### 本文
------------------------------------

「一歩一歩、おいしさを探して」
J.C.オカザワの脚で綴ったダイアリー

第913回
読者オススメのステーキ (その1)

ときどきメールをくれる読者のK原サン。
推奨店をいろいろ紹介してもらい、感謝している。
感謝しているのだが、前回は大きくはずしてくれた。
築地場外の推奨店「魚河岸千両」(第368回参照)の
海鮮ひつまぶし(1900円)と
築地市場セット(2300円)がヒドいのなんのっ!

あれは何ヶ月前のことだったろう。
K原サンが六本木のはずれは飯倉片町の
「ステーキハウス チャコ」に行ってみてくれと言う。
何でもランチタイムのリブアイステーキが抜群とのこと。
近くの神谷町に勤める旧友を誘い、出掛けて行った。

事前に店の概要を調べると、
新川に本店のある「牛幸」とのコラボのようだ。
「牛幸」に行ったのはもう12年前のこと。

------------------------------------

### 提供記録
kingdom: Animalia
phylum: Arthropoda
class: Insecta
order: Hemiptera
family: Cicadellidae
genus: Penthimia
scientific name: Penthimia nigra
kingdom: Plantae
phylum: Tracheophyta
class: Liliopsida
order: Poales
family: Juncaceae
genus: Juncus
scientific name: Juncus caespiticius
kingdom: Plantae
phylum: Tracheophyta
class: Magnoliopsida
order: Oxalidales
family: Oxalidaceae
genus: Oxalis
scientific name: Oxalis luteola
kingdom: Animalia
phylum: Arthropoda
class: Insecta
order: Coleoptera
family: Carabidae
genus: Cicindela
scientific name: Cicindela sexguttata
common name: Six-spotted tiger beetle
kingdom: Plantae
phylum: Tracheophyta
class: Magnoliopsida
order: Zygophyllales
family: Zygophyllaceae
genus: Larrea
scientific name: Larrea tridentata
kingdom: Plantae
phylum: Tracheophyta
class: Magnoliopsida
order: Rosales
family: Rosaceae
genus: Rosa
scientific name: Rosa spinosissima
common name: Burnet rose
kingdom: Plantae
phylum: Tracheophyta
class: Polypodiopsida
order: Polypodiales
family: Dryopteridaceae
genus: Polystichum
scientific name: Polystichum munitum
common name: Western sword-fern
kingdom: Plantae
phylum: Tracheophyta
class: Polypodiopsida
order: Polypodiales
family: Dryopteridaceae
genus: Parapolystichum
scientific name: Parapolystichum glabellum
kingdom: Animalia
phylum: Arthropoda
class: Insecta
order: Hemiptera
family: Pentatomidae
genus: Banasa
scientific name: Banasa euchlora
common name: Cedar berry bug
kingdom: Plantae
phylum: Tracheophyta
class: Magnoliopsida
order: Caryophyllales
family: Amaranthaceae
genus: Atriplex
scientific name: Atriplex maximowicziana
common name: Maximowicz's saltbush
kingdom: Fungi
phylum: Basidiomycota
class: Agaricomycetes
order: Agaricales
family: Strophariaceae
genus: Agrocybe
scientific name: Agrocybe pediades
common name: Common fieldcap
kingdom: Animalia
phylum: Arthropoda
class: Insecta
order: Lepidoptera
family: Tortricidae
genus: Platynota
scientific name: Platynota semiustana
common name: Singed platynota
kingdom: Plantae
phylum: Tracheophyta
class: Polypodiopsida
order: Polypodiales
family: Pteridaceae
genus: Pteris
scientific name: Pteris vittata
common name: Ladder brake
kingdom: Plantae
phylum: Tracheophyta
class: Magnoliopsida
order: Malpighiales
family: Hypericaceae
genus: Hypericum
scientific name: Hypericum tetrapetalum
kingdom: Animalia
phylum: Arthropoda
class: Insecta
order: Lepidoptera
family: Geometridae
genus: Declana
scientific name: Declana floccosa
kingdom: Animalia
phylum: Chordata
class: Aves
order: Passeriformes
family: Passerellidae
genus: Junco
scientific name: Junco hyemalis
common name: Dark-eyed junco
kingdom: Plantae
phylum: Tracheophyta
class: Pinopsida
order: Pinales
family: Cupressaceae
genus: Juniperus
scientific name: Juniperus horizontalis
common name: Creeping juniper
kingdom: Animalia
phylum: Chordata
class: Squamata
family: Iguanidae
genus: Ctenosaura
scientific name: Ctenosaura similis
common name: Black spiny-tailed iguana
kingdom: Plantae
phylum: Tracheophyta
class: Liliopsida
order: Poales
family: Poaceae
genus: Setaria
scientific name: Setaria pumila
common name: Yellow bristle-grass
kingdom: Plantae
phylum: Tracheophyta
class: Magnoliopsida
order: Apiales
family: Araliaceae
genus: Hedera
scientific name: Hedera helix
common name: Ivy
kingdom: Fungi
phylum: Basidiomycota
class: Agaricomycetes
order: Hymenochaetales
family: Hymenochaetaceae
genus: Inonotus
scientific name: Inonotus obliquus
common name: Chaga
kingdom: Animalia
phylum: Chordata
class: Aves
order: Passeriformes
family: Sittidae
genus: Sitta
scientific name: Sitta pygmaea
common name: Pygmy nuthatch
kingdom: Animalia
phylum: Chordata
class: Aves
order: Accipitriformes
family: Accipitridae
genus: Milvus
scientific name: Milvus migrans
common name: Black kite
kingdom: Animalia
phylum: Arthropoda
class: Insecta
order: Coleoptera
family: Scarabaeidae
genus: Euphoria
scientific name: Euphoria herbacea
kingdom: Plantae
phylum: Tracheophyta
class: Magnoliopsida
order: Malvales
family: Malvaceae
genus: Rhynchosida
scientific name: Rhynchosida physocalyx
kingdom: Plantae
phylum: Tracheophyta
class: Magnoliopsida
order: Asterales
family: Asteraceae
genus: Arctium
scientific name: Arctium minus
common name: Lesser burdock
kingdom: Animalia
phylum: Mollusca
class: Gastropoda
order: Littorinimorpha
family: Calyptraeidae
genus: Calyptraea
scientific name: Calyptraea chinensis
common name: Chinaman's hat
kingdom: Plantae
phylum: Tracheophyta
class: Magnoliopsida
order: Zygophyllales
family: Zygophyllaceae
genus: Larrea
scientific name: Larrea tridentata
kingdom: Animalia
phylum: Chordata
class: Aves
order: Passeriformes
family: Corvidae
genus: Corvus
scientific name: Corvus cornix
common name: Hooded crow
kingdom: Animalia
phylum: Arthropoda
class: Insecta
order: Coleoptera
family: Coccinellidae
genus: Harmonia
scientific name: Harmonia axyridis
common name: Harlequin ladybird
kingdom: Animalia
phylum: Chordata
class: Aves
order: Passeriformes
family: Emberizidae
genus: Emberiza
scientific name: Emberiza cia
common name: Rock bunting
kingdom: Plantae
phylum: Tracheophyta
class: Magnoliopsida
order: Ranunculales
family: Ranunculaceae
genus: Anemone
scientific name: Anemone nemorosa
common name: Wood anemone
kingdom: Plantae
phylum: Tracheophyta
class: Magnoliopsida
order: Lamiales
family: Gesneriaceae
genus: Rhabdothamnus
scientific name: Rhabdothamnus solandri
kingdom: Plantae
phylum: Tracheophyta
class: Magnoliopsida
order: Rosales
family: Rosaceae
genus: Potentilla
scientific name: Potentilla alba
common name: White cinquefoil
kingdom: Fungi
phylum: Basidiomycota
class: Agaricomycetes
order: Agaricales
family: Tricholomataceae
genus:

------------------------------------

### 演習問題
1) 次の記述(a)〜(c)が本文の内容と一致するかどうかを、それぞれ「はい」または「いいえ」で答え、判断の根拠となる本文の語句をそのまま引用してください。
(a) 「魚河岸千両」の海鮮ひつまぶしの価格は1900円である。
(b) 筆者は一人で「ステーキハウス チャコ」に出掛けた。
(c) 筆者が「牛幸」を訪れたのは12年前である。
2) 記録のうち、「family: Passerellidae」を含む行から「genus: Ctenosaura」を含む行までを、「common name」を「vernacular name」に置き換えたうえで書き直してください。それ以外の箇所は一切変更せず、該当する行のみを示してください。

### 解答
1)
(a) はい。「海鮮ひつまぶし(1900円)と」
(b) いいえ。「近くの神谷町に勤める旧友を誘い、出掛けて行った。」
(c) はい。「「牛幸」に行ったのはもう12年前のこと。」

2)
family: Passerellidae
genus: Junco
scientific name: Junco hyemalis
vernacular name: Dark-eyed junco
kingdom: Plantae
phylum: Tracheophyta
class: Pinopsida
order: Pinales
family: Cupressaceae
genus: Juniperus
scientific name: Juniperus horizontalis
vernacular name: Creeping juniper
kingdom: Animalia
phylum: Chordata
class: Squamata
family: Iguanidae
genus: Ctenosaura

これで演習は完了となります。